На Ньютона намекают», — подумал он, вспомнив прочитанные в журнале «Наука и жизнь» слова великого ученого, сказанные им перед самой смертью. О том, что он, сэр Исаак Ньютон, несмотря на всеобщее признание его механики движения физических тел, все равно чувствует себя ребенком, который бросает камушки в море, не ведая его ширины и глубины.[5]
Но чтение на ум никак не шло. Он начал беспокоиться: почему так долго не возвращается мадмуазель Стручкова. Уже скоро метро закроют, а ее все нет. Снова подошла Петрова и сообщила ему, что девчата устали и хотят спать. И что ему тоже на спортивном матраце, возле самой стены, будет выделено спальное место, которое, чтобы он их не стеснялся, они отгородят дорожными сумками. Он поблагодарил Петрову за заботу и спросил, не найдется ли у них для него какое-нибудь полотенце, потому что он не прочь был бы принять душ. И еще он, конечно, хотел бы переменить носки, но об этом он, разумеется, ей не сказал. Провожая ее тревожным взглядом, он, невольно, задумался над ее предложением продолжить знакомство — для интересного времяпрепровождения с последующим взаимным получением удовольствия.В памяти в сей же миг всплыли, подходящие ситуации, переживания лирического героя самиздатовского писателя Михаила Веллера:
«Ягодицы ее были ошеломительны. Дрыглов увидел их и погиб. Они круглились и дышали под обтягивающим трикотажем тонких коричневых эластиковых брюк, подрагивая и гуляя при каждом шаге…»
Точь-в-точь, как у Петровой. Только брюки не коричневые, а темно-синие в полоску. Интуиция подсказывала ему, что у этой, несомненно, талантливой девушки — глубокий душевный кризис. И он, по-прежнему делая вид, что читает, мысленно представил себя на месте ее ухажера-сверстника, у которого куча проблем с учебой, бесконечные ссоры с родителями и т. д. И полная неопределенность в вопросе выбора будущей профессии.
Какими были бы их отношения? Очевидно, они бы стали нарушать запреты, наложенные взрослыми, и дело обязательно дошло бы до интимной близости, а затем начались бы бесконечные страдания по поводу дисгармонии чувств и невозможности сгладить их посредством полноценной семейной жизни. Далее, аборт, разрыв отношений, и … прощай первая любовь.
— Вот, Лена Водонаева дала свое, — вывел его из состояния задумчивости голос Петровой. Он поднял голову и увидел, что она протягивает ему белое махровое полотенце с вышитой на ней латинской буквой W, которая в перевертыше означает букву М. «Мастера, значит, как Маргарита, ждет», — догадался он. «А это мое, вы им ноги вытрите и в душевой оставьте, все равно выбрасывать», — с этими словами она протянула ему коричневого цвета махровое полотенце с едва заметными ржавыми разводами. Во взгляде ее сквозили смирение и грусть.
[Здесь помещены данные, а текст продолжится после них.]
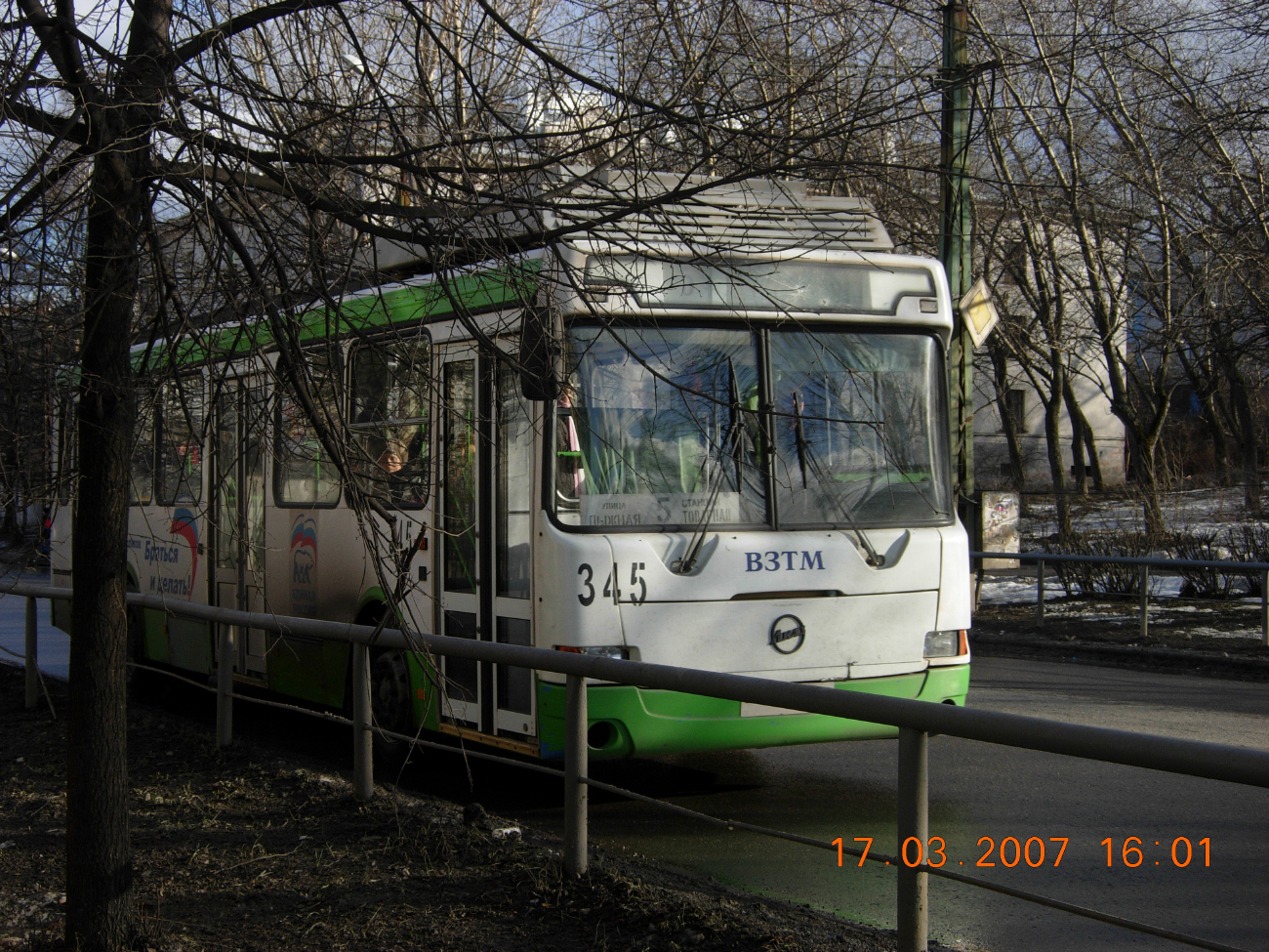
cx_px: 634
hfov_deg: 31.2
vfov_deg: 23.7
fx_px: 2273
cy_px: 476
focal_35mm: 62
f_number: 4.9
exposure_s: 1/384
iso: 50
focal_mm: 12.9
Он забрал оба полотенца, сказал «большое спасибо» и отправился принимать душ. Зайдя в мужскую раздевалку, он не удержался от того, чтобы прочитать намалеванные на стенах (разноцветными фломастерами) надписи. Одни из них были неприлично-грубые, иные — загадочные, и даже пророческие, например: «Когда человек узнает, что движет звездами, Сфинкс засмеется, и жизнь на Земле прекратится». Лично он об этом старинном поверье узнал от своего друга — историка и археолога Николая Терехова. «Интересно, — подумал он, — кто рассказал о Сфинксе здешним школярам? Неужели учитель истории?». И сразу вспомнил Марка Аврелевича Ляльчика — очень интеллигентного, эрудированного, но немного странного педагога. Большинство школяров называли его Мартом Апрелевичем, и, что удивительно, он на это прозвище даже отзывался. Молва утверждала, что после окончания пединститута его не пустили в аспирантуру по причине связи с членами семьи какого-то очень известного изменника Родины. Павлов развеселился, так как в его памяти всплыл случай, из-за которого он подставил вышеупомянутого учителя под строгий выговор. Шел урок. Все как обычно, кто-то слушает, а кто-то нет… А Павлов сидел практически рядом с дверью. Делать ему было нечего и он, просто так постучал по парте. Марк Аврелевич, который в это время рассказывал о борьбе народов Африки за освобождение от колониального ига и водил указкой по политической карте мира, резко развернулся и стал слушать. Через пару секунд подошел к двери, открыл, посмотрел — никого… И тут Павлова прорвало. Решив, что историка, которого он недолюбливал, это бесит, он опять постучал. На этот раз с криком: «Кто-то хулиганит!», — учитель кинулся к двери. А там опять — никого… Класс счастливо хихикал в кулак и подмигивал преступнику. Когда Павлов постучал в третий раз, у историка началась истерика.